Тихим, чуть прерывающимся голосом отец Ферран выспрашивал у меня подробности: «А она была раздета? В доме был еще мужчина? Как тебе кажется: перед тем как открыть дверь, она занималась постыдным делом?» Потом пошли другие вопросы: «Ты рукоблудием занимаешься? Тебе все до конца удавалось?» — «Не знаю, падре; а что это такое?» Очень подробно он объяснил, что это такое. Потом, видимо, спохватился, сообразил: мне не так уж много лет, чтобы я способен был испытывать все до конца, — и принялся долго втолковывать вещи, которые я не мог понять: «Из-за нашего первородного греха дьявол стал князем тьмы, обрел огромную силу в этой земной нашей юдоли, он все время строит козни, расставляет нам ловушки, пытаясь сбить с истинного пути любви нашей к господу, принуждая впадать в грех; а каждый наш новый грех — еще один шип в терновом венце, терзающем чело возлюбленного нашего Иисуса Христа».
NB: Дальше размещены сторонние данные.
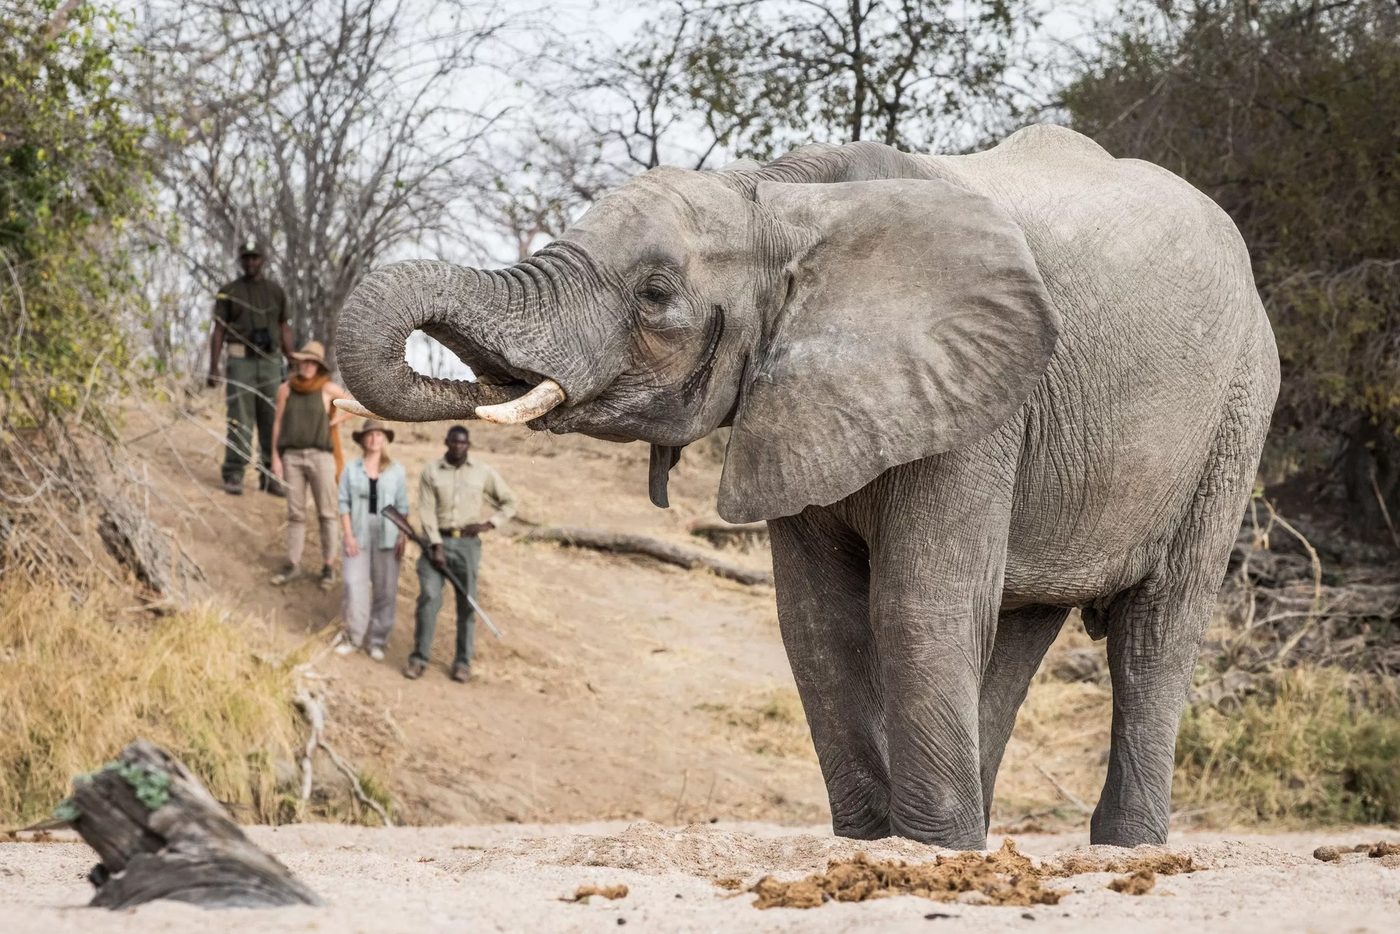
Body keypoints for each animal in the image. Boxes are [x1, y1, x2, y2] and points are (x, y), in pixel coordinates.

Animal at [333, 124, 1280, 849]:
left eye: (655, 295)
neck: (775, 200)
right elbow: (816, 621)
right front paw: (878, 844)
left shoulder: (977, 394)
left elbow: (917, 604)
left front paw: (931, 852)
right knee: (1018, 629)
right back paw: (990, 824)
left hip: (1237, 413)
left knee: (1155, 632)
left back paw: (1121, 846)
Я сказал: «Да, падре». Но никак не мог себе представить дьявола, занятого исключительно и лично мною, дабы заставить меня впасть в искушение. Еще труднее было вообразить Христа, который страдает оттого, что я влюбился в Мариану. Я попросил отца Феррана, как положено, отпустить мне мой грех. Но ни о чем не сожалел, не чувствовал себя виноватым, ведь любить — не грех, любовь — благо, а единственная бесовщина — это ненависть. Прочитанная мне отцом Ферраном проповедь произвела на меня гораздо меньшее впечатление, чем данные им ненароком практические руководства. Домой я шел с желанием попробовать, что же это такое, прочувствовать все до конца. Но так и не решился, прочитав двадцать раз «Отче наш» и пятьдесят — «Аве Марию». На следующий день я снова покаялся. А после обеда меня повели в психиатрическую клинику; стены там были ослепительно белые, мебель сверкала никелем.
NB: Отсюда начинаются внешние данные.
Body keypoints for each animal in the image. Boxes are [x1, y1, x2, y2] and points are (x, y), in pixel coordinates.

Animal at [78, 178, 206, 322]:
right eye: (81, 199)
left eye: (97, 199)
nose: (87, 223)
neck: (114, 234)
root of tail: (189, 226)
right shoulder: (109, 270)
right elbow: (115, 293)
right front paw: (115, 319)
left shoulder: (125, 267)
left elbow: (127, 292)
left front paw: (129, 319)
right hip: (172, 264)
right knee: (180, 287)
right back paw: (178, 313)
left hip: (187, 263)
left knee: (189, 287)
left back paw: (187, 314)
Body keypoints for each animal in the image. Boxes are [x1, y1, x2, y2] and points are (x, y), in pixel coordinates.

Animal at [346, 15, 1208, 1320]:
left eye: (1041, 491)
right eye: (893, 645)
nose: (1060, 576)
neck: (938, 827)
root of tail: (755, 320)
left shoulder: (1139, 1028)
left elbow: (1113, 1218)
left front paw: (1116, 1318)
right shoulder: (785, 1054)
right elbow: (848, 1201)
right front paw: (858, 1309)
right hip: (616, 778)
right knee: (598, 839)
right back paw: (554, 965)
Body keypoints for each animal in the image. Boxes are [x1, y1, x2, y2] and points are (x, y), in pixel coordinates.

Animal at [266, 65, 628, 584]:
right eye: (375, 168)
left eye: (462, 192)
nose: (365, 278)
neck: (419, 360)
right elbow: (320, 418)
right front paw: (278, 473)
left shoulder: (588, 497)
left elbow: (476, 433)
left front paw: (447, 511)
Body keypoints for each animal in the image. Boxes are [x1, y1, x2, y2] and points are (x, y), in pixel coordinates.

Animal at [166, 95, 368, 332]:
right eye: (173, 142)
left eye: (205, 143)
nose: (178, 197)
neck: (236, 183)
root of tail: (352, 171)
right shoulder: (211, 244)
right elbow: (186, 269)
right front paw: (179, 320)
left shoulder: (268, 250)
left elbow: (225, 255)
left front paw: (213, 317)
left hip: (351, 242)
IX. Обязательный курс английского

Молодой человек задавал мне вопросы и записывал ответы на разлинованных желтых листах. Отвечал я явно не то. Профессионального его жаргона я не понимал, а потому между нами и не могло возникнуть взаимопонимания. Я и вообразить никогда не мог того, что он стал выспрашивать по поводу матери и сестер. Меня заставили рисовать каждого члена нашей семьи, деревья, дома. Потом испытывали тестом Роршаха (найдется ли человек, который не увидит чудищ среди чернильных пятен?); в других тестах были числа, геометрические фигуры, фразы — их надо было дополнить, дорисовать, дописать. Все это было так же бессмысленно, как и мои ответы.
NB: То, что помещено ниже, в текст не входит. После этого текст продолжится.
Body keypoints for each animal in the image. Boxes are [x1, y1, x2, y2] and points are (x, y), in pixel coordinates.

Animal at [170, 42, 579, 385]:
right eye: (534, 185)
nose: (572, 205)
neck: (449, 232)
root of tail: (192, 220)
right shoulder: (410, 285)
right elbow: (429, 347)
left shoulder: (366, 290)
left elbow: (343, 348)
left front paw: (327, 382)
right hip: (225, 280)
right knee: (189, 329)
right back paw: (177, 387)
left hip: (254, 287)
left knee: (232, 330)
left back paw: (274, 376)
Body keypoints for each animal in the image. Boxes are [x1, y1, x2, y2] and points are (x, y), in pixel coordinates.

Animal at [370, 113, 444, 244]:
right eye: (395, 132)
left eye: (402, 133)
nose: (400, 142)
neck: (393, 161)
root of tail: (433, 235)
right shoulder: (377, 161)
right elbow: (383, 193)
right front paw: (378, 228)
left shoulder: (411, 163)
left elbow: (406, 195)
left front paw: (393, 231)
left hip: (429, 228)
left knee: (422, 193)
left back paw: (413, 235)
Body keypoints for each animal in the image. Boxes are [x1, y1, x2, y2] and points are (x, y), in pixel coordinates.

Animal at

«Что вам больше всего нравится?» Лазить по деревьям, перелезать через ограды старинных домов, есть лимонное мороженое, люблю дождливые дни, приключенческие фильмы, романы Сальгари. Нет-нет, пожалуй, больше всего я люблю, проснувшись, понежиться в постели. Но даже по субботам и воскресеньям отец заставляет меня вскакивать в полседьмого и делать зарядку. «Что вам больше всего не нравится?» Жестокость к людям и животным, насилие, крик, злобная пристрастность, издевательства старших братьев и сестер, арифметика; не люблю также, что некоторым есть нечего, а другие все хапают; не переношу, когда в рисе или в жарком попадаются дольки чеснока; не могу спокойно видеть, как рубят деревья или причиняют им боль; неприятно, если хлеб бросают в мусорный ящик.